Thomas
Sowell sums up our frustration with conservative leaders who can't communicate a simple point to save their lives:
When the government was shut down during the Clinton administration, Republican leaders who went on television to tell their side of the story talked about “OMB numbers” versus “CBO numbers”—as if most people beyond the Beltway knew what these abbreviations meant or why the statistics in question were relevant to the shutdown. Why talk to them in Beltway-speak?
When Speaker Boehner today goes around talking about the “CR,” that is just more of the same thinking—or lack of thinking. Policy wonks inside the Beltway know that he is talking about the continuing resolution that authorizes the existing level of government spending to continue, pending a new budget agreement.
I've worked with way too many lawyers like this: addicted to meaningless acronyms.
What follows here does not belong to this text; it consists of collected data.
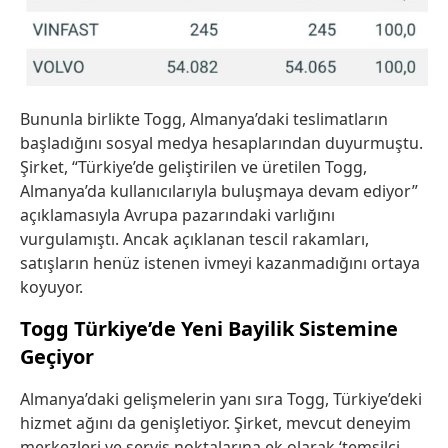
Bununla birlikte Togg, Almanya’daki teslimatların
başladığını sosyal medya hesaplarından duyurmuştu.
Şirket, “Türkiye’de geliştirilen ve üretilen Togg,
Almanya’da kullanıcılarıyla buluşmaya devam ediyor”
açıklamasıyla Avrupa pazarındaki varlığını
vurgulamıştı. Ancak açıklanan tescil rakamları,
satışların henüz istenen ivmeyi kazanmadığını ortaya
koyuyor.
Togg Türkiye’de Yeni Bayilik Sistemine
Geçiyor
Almanya’daki gelişmelerin yanı sıra Togg, Türkiye’deki
hizmet ağını da genişletiyor. Şirket, mevcut deneyim
merkezleri ve servis noktalarına ek olarak ‘temsilci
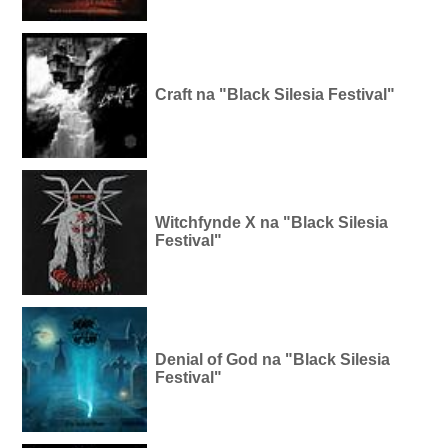
Craft na "Black Silesia Festival"
Witchfynde X na "Black Silesia
Festival"
Denial of God na "Black Silesia
Festival"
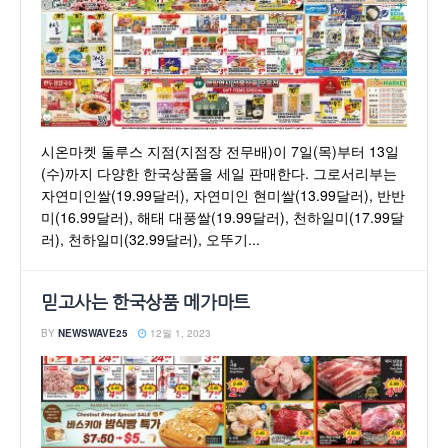
시온마켓 둘루스 지점(지점장 전무배)이 7일(목)부터 13일
(수)까지 다양한 한국상품을 세일 판매한다. 그로서리부는
자연미인쌀(19.99달러), 자연미인 현미쌀(13.99달러), 반반
미(16.99달러), 해태 대풍쌀(19.99달러), 천하일미(17.99달
러), 천하일미(32.99달러), 오뚜기...
믿고사는 한국상품 메가마트
BY
NEWSWAVE25
12월 1, 2023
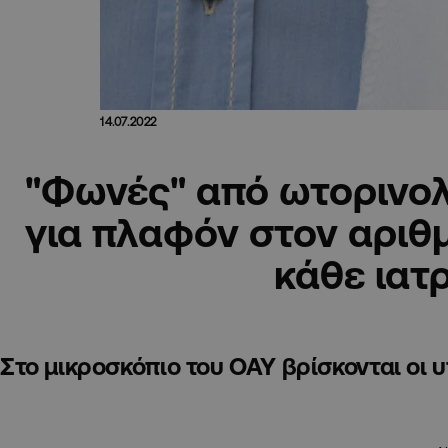
14.07.2022
"Φωνές" από ωτορινο
για πλαφόν στον αριθ
κάθε ιατ
Στο μικροσκόπιο του ΟΑΥ βρίσκονται οι 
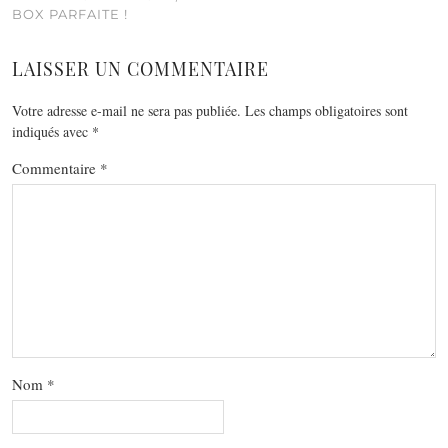
BOX PARFAITE !
LAISSER UN COMMENTAIRE
Votre adresse e-mail ne sera pas publiée.
Les champs obligatoires sont
indiqués avec
*
Commentaire
*
Nom
*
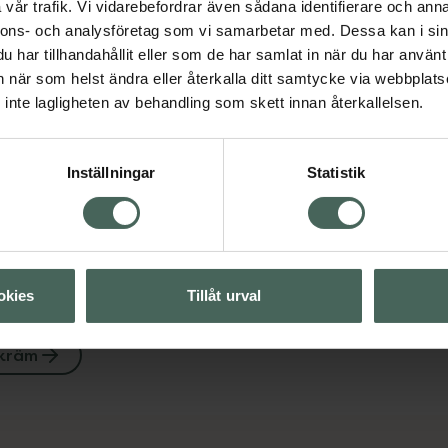
vår trafik. Vi vidarebefordrar även sådana identifierare och anna
nnons- och analysföretag som vi samarbetar med. Dessa kan i sin
har tillhandahållit eller som de har samlat in när du har använt 
an när som helst ändra eller återkalla ditt samtycke via webbplats
inte lagligheten av behandling som skett innan återkallelsen.
Visa
Inställningar
Statistik
Visa
okies
Tillåt urval
kräm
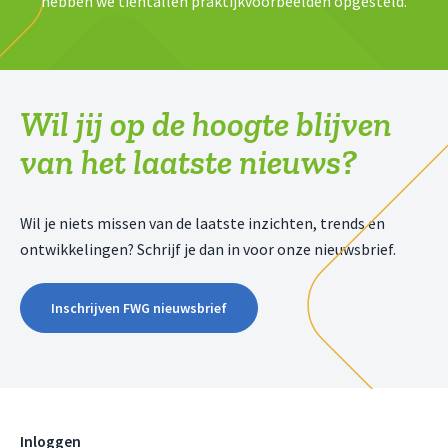
hebben we tientallen praktijkvoorbeelden opgesteld.
Wil jij op de hoogte blijven
van het laatste nieuws?
Wil je niets missen van de laatste inzichten, trends en
ontwikkelingen? Schrijf je dan in voor onze nieuwsbrief.
Inschrijven FWG nieuwsbrief
Inloggen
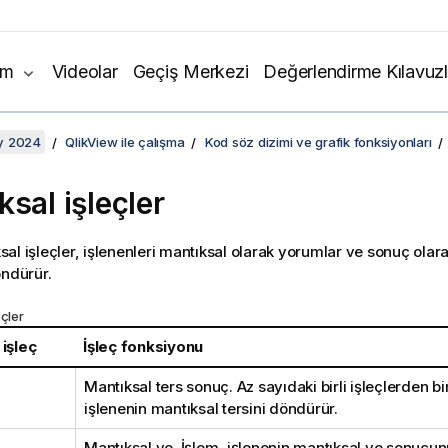
ım
Videolar
Geçiş Merkezi
Değerlendirme Kılavuzl
y 2024
QlikView ile çalışma
Kod söz dizimi ve grafik fonksiyonları
ksal işleçler
al işleçler, işlenenleri mantıksal olarak yorumlar ve sonuç olar
ndürür.
eçler
 işleç
İşleç fonksiyonu
Mantıksal ters sonuç. Az sayıdaki birli işleçlerden bir
işlenenin mantıksal tersini döndürür.
Mantıksal ve. İşlem, işlenenin mantıksal ve sonucu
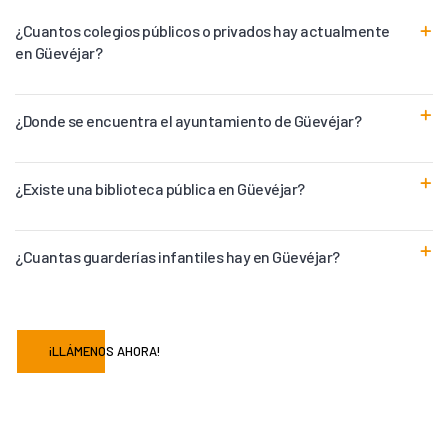
¿Cuantos colegios públicos o privados hay actualmente
en Güevéjar?
¿Donde se encuentra el ayuntamiento de Güevéjar?
¿Existe una biblioteca pública en Güevéjar?
¿Cuantas guarderías infantiles hay en Güevéjar?
¡LLÁMENOS AHORA!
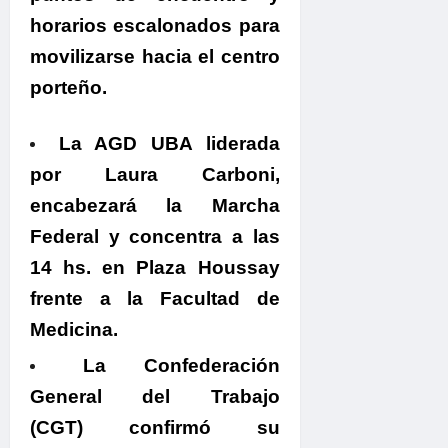
horarios escalonados para
movilizarse hacia el centro
porteño.
La AGD UBA liderada
por Laura Carboni,
encabezará la Marcha
Federal y concentra a las
14 hs. en Plaza Houssay
frente a la Facultad de
Medicina
.
La Confederación
General del Trabajo
(CGT)
confirmó su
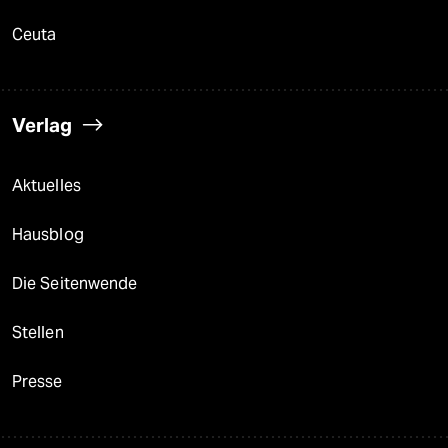
Ceuta
Verlag
Aktuelles
Hausblog
Die Seitenwende
Stellen
Presse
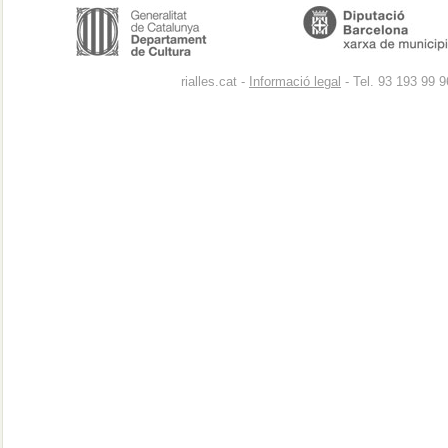
rialles.cat -
Informació legal
- Tel. 93 193 99 9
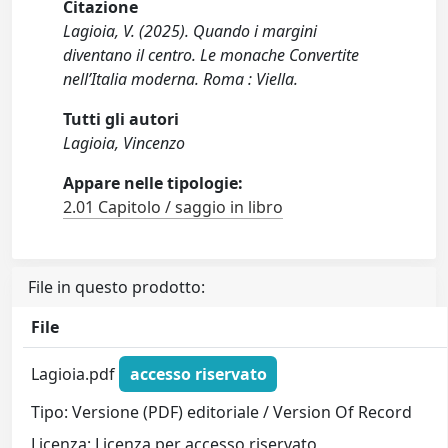
Citazione
Lagioia, V. (2025). Quando i margini
diventano il centro. Le monache Convertite
nell’Italia moderna. Roma : Viella.
Tutti gli autori
Lagioia, Vincenzo
Appare nelle tipologie:
2.01 Capitolo / saggio in libro
File in questo prodotto:
File
Lagioia.pdf
accesso riservato
Tipo: Versione (PDF) editoriale / Version Of Record
Licenza: Licenza per accesso riservato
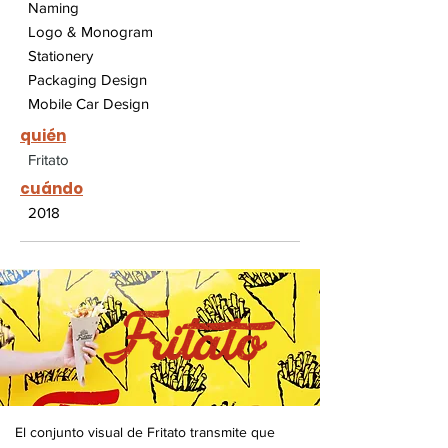
Naming
Logo & Monogram
Stationery
Packaging Design
Mobile Car Design
quién
Fritato
cuándo
2018
El conjunto visual de Fritato transmite que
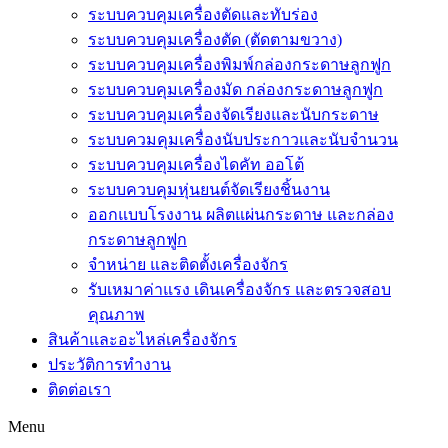
ระบบควบคุมเครื่องตัดและทับร่อง
ระบบควบคุมเครื่องตัด (ตัดตามขวาง)
ระบบควบคุมเครื่องพิมพ์กล่องกระดาษลูกฟูก
ระบบควบคุมเครื่องมัด กล่องกระดาษลูกฟูก
ระบบควบคุมเครื่องจัดเรียงและนับกระดาษ
ระบบควมคุมเครื่องนับประกาวและนับจำนวน
ระบบควบคุมเครื่องไดคัท ออโต้
ระบบควบคุมหุ่นยนต์จัดเรียงชิ้นงาน
ออกแบบโรงงาน ผลิตแผ่นกระดาษ และกล่อง
กระดาษลูกฟูก
จำหน่าย และติดตั้งเครื่องจักร
รับเหมาค่าแรง เดินเครื่องจักร และตรวจสอบ
คุณภาพ
สินค้าและอะไหล่เครื่องจักร
ประวัติการทำงาน
ติดต่อเรา
Menu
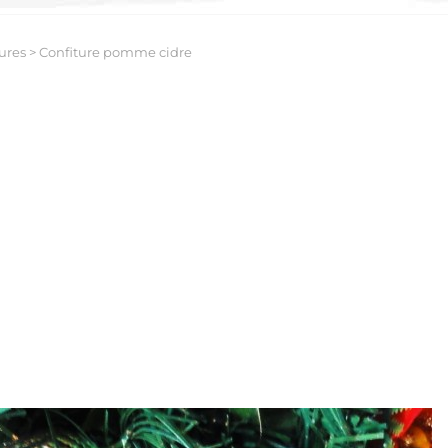
ures
>
Confiture pomme cidre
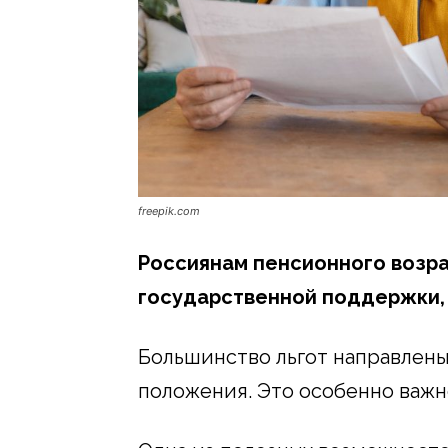
freepik.com
Россиянам пенсионного возра
государственной поддержки, 
Большинство льгот направлены
положения. Это особенно важн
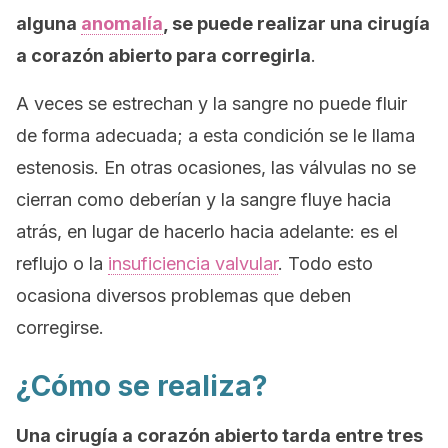
alguna
anomalía
, se puede realizar una cirugía
a corazón abierto para corregirla
.
A veces se estrechan y la sangre no puede fluir
de forma adecuada; a esta condición se le llama
estenosis
. En otras ocasiones, las válvulas no se
cierran como deberían y la sangre fluye hacia
atrás, en lugar de hacerlo hacia adelante: es el
reflujo o la
insuficiencia valvular
. Todo esto
ocasiona diversos problemas que deben
corregirse.
¿Cómo se realiza?
Una cirugía a corazón abierto tarda entre tres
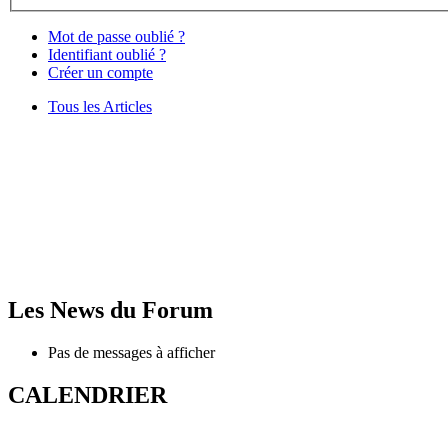
Mot de passe oublié ?
Identifiant oublié ?
Créer un compte
Tous les Articles
Les News du Forum
Pas de messages à afficher
CALENDRIER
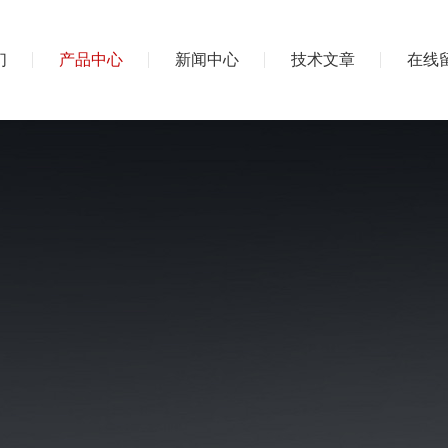
们
产品中心
新闻中心
技术文章
在线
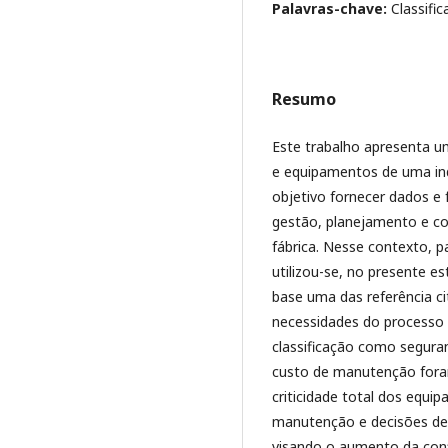
Palavras-chave:
Classific
Resumo
Este trabalho apresenta um
e equipamentos de uma ind
objetivo fornecer dados e
gestão, planejamento e co
fábrica. Nesse contexto, pa
utilizou-se, no presente 
base uma das referência c
necessidades do processo p
classificação como seguran
custo de manutenção fora
criticidade total dos equ
manutenção e decisões d
visando o aumento da conf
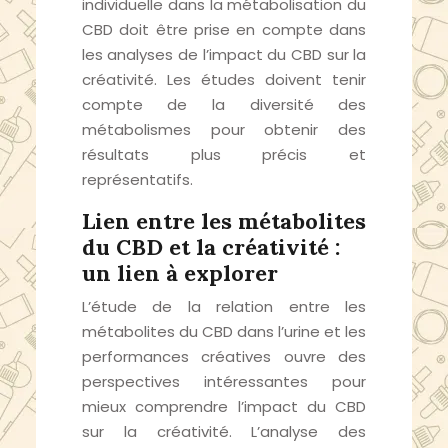
individuelle dans la métabolisation du
CBD doit être prise en compte dans
les analyses de l’impact du CBD sur la
créativité. Les études doivent tenir
compte de la diversité des
métabolismes pour obtenir des
résultats plus précis et
représentatifs.
Lien entre les métabolites
du CBD et la créativité :
un lien à explorer
L’étude de la relation entre les
métabolites du CBD dans l’urine et les
performances créatives ouvre des
perspectives intéressantes pour
mieux comprendre l’impact du CBD
sur la créativité. L’analyse des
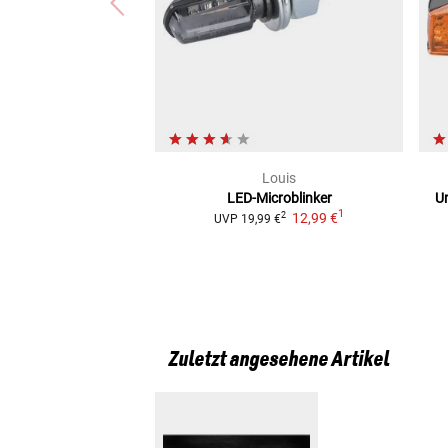
Louis
LED-Microblinker
Un
1
12,99 €
2
UVP
19,99 €
Zuletzt angesehene Artikel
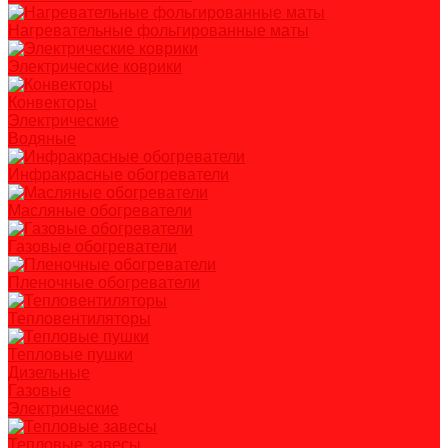
Нагревательные фольгированные маты
Электрические коврики
Конвекторы
Электрические
Водяные
Инфракрасные обогреватели
Масляные обогреватели
Газовые обогреватели
Пленочные обогреватели
Тепловентиляторы
Тепловые пушки
Дизельные
Газовые
Электрические
Тепловые завесы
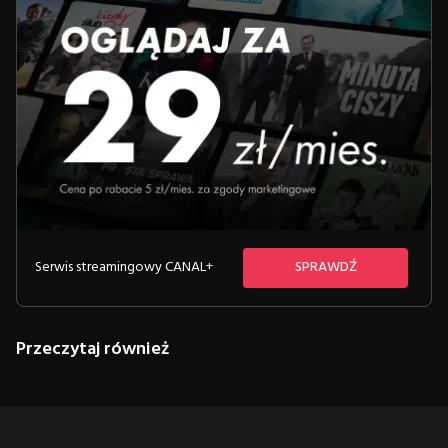
Serwis streamingowy CANAL+
SPRAWDŹ
Przeczytaj również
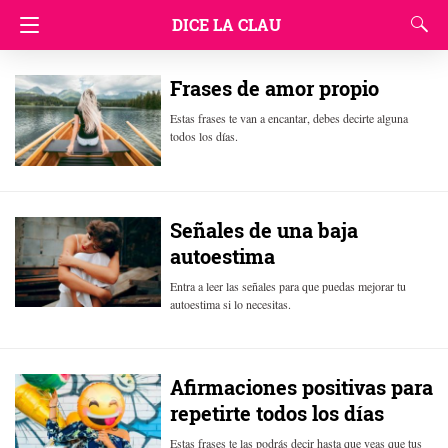
DICE LA CLAU
Frases de amor propio
Estas frases te van a encantar, debes decirte alguna
todos los días.
Señales de una baja
autoestima
Entra a leer las señales para que puedas mejorar tu
autoestima si lo necesitas.
Afirmaciones positivas para
repetirte todos los días
Estas frases te las podrás decir hasta que veas que tus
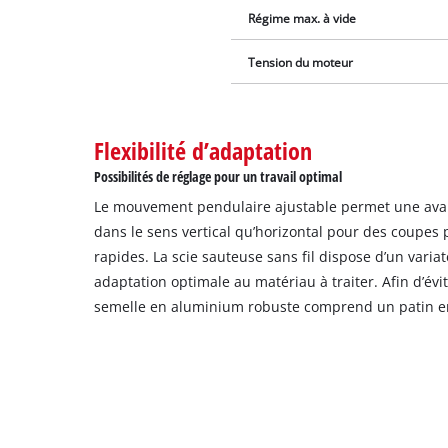
Régime max. à vide
Tension du moteur
Flexibilité d’adaptation
Possibilités de réglage pour un travail optimal
Le mouvement pendulaire ajustable permet une avan
dans le sens vertical qu’horizontal pour des coupes 
rapides. La scie sauteuse sans fil dispose d’un varia
adaptation optimale au matériau à traiter. Afin d’évit
semelle en aluminium robuste comprend un patin en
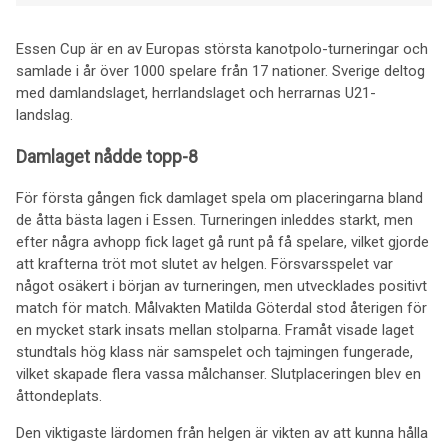
Essen Cup är en av Europas största kanotpolo-turneringar och
samlade i år över 1000 spelare från 17 nationer. Sverige deltog
med damlandslaget, herrlandslaget och herrarnas U21-
landslag.
Damlaget nådde topp-8
För första gången fick damlaget spela om placeringarna bland
de åtta bästa lagen i Essen. Turneringen inleddes starkt, men
efter några avhopp fick laget gå runt på få spelare, vilket gjorde
att krafterna tröt mot slutet av helgen. Försvarsspelet var
något osäkert i början av turneringen, men utvecklades positivt
match för match. Målvakten Matilda Göterdal stod återigen för
en mycket stark insats mellan stolparna. Framåt visade laget
stundtals hög klass när samspelet och tajmingen fungerade,
vilket skapade flera vassa målchanser. Slutplaceringen blev en
åttondeplats.
Den viktigaste lärdomen från helgen är vikten av att kunna hålla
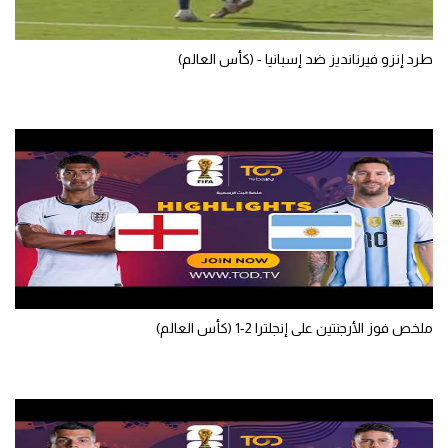
الوطن العربي
طرد إنزو فيرنانديز ضد إسبانيا - (كأس العالم)
في المونديال
رياضة نسائية
آسيا
أمريكا
ركن الألعاب
أقسام خاصة
Gamers
ملخص فوز الأرجنتين على إنجلترا 2-1 (كأس العالم)
ميركاتو
تحقيق في الجول
تقرير في الجول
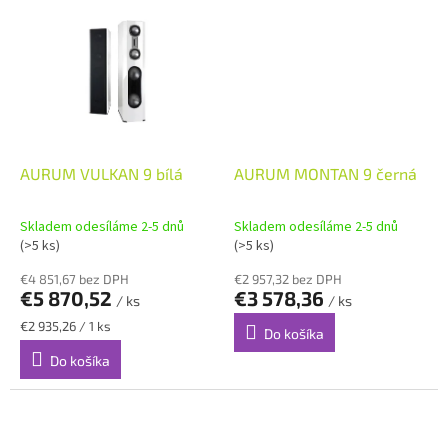
AURUM VULKAN 9 bílá
AURUM MONTAN 9 černá
Skladem odesíláme 2-5 dnů
Skladem odesíláme 2-5 dnů
(>5 ks)
(>5 ks)
€4 851,67 bez DPH
€2 957,32 bez DPH
€5 870,52
€3 578,36
/ ks
/ ks
Jednotková
€2 935,26 / 1 ks
Do košíka
cena:
Do košíka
Would it kill Boehner to get in the habit of calling it a "blank check" instead of a clean CR?
1 comment:
This tends to happen with people who live in a closed universe and interact only with people inside that same universe. People in certain companies with a high market share, for example, tend to talk in acronyms and phrases which are meaningful to other employees and to long-time customers, but are gobbledygook to prospects and industry members outside the circle. Such behavior does not portend a bright future.
Republican politicians are generally speaking terrible marketeers. Romney improved a little bit from what he had been doing earlier, but he still talked too much like a PowerPoint presentation, and not a very good one.